> _DATA EXTRACT_:
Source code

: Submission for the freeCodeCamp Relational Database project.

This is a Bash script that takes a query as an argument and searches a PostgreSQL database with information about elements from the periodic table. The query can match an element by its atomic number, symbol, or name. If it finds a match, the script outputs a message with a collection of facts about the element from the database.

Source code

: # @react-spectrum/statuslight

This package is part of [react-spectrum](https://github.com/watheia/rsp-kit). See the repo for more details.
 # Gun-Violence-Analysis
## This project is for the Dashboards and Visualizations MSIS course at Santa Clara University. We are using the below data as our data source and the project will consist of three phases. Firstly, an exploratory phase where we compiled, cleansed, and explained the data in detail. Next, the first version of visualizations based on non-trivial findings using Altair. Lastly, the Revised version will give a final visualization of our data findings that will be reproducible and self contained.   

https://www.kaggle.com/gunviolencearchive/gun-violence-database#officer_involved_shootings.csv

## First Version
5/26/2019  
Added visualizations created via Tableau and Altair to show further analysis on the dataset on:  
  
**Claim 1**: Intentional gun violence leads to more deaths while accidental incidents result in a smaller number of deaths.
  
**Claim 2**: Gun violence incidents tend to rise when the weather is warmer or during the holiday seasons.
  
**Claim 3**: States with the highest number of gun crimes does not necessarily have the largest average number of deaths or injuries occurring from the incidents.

> _PROBLEM DETAILS_: Find the string "with" in the records, then copy each line where it occurs.

> _TASK RESPONSE_:
This is a Bash script that takes a query as an argument and searches a PostgreSQL database with information about elements from the periodic table. The query can match an element by its atomic number, symbol, or name. If it finds a match, the script outputs a message with a collection of facts about the element from the database.
**Claim 3**: States with the highest number of gun crimes does not necessarily have the largest average number of deaths or injuries occurring from the incidents.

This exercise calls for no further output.